= Highview Baptist Church (Louisville, Kentucky) =

Multi-site megachurch based in Louisville, Kentucky

Highview Baptist Church is a Baptist multi-site megachurch based in Louisville, Kentucky. It is affiliated with the Kentucky Baptist Convention and Southern Baptist Convention. Aaron Harvie is currently the church's senior pastor.

==History==
Founded as a baptist mission in 1947 and officially incorporated in 1953, the church has multiple campuses located throughout metro Louisville. As of 2025, the campuses include Fegenbush Campus (the main location) on Fegenbush Lane, which also is home of the Hispanic Campus (Highview en Español), East Campus on Shelbyville Road led by Blake Hodges, Southside Campus in the former Southside Baptist Church building in the Wyandotte neighborhood led by Scott Long, and Beechwood Campus in the former Beechwood Baptist Church building in the Beechwood Village neighborhood of St. Matthews led by Aaron Robb. Scott Long is a former University of Louisville wide receiver who also played briefly for the San Francisco 49ers. The former Valley Station Campus in the southwestern part of Jefferson County was launched as GracePointe Baptist Church in 2020. Other former campuses include the Spencer County Campus, which merged with an existing church to form Redemption Hill Baptist Church.

The church sponsors Whitefield Academy, founded in 1976 as Highview Baptist Christian School.

Bill Hancock served as Highview's senior pastor from 1970 until April 1995, when he resigned in disgrace over an extramarital affair. Dr. Kevin Ezell was then the senior pastor beginning in 1996 until he accepted the presidency of the North American Mission Board in the fall of 2010. Dr. Les Hughes was offered and accepted the position of senior pastor in the spring of 2012. He held the position until his resignation effective June 1, 2015.

On June 26, 2016, Aaron Harvie was called as senior pastor. Harvie has a unique relationship with Highview: in 1999 he planted a church in the suburbs of Philadelphia with Highview as a main sending partner. In addition to financial support, Highview sent missions teams to Philadelphia help the church plant launch and reach the community with the gospel. His family returned to Highview in June 2015, and he served as Interim East Campus Pastor starting in October 2015, heeding a call from interim senior pastor Randy Overstreet.

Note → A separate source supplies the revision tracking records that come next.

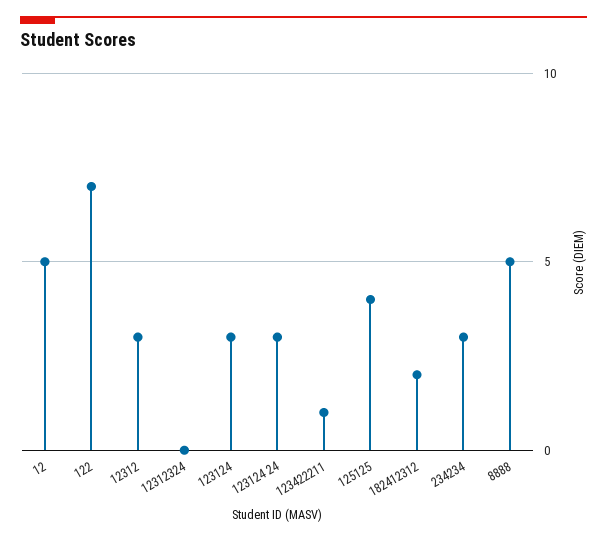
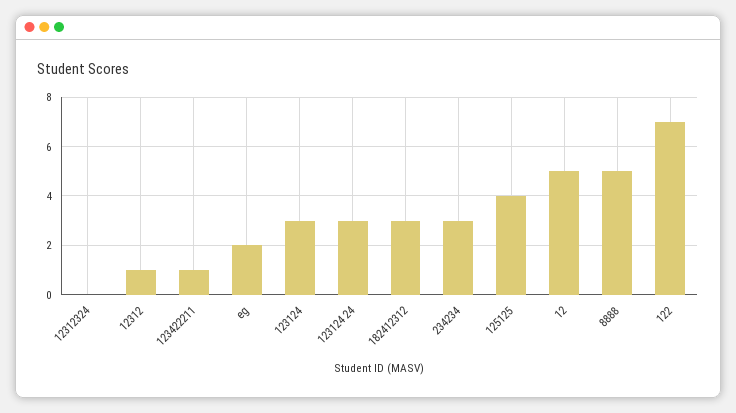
12312: 3 -> 1
182412312: 2 -> 3
eg: none -> 2

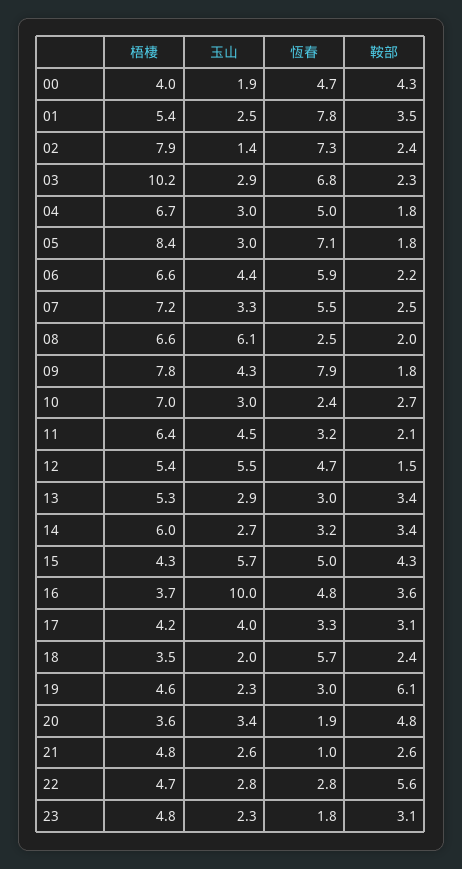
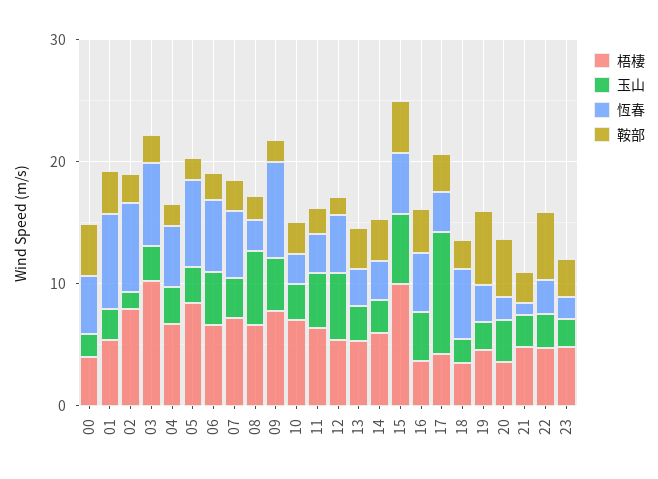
梧棲, 15: 4.3 -> 10
玉山, 16: 10 -> 4
玉山, 17: 4 -> 10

The church was the focus of national attention in April 2005 when it hosted Justice Sunday, a rally where politically active conservative Evangelical Christians gathered to protest efforts by the United States Senate to filibuster conservative-leaning candidates for judgeships in the federal courts. The event attracted leading members of the conservative Christian movement, including James Dobson and R. Albert Mohler, Jr. The event was widely covered by the news media, and also was protested by critics of the movement. It was the first of three such events to date, with the others held in Nashville, Tennessee and Philadelphia, Pennsylvania.

== Notable church members ==
- Albert Mohler, President of Southern Baptist Theological Seminary, attended Highview's East Campus for many years.
- Russell Moore, President of the Ethics & Religious Liberty Commission of the Southern Baptist Convention, was a teaching pastor at Fegenbush Campus during his time as Vice President at The Southern Baptist Theological Seminary.
- Danny Akin, President of Southeastern Baptist Theological Seminary
- Former Jefferson County Judge/Executive Rebecca Jackson previously served as a community liaison and director of senior citizens programs for the church.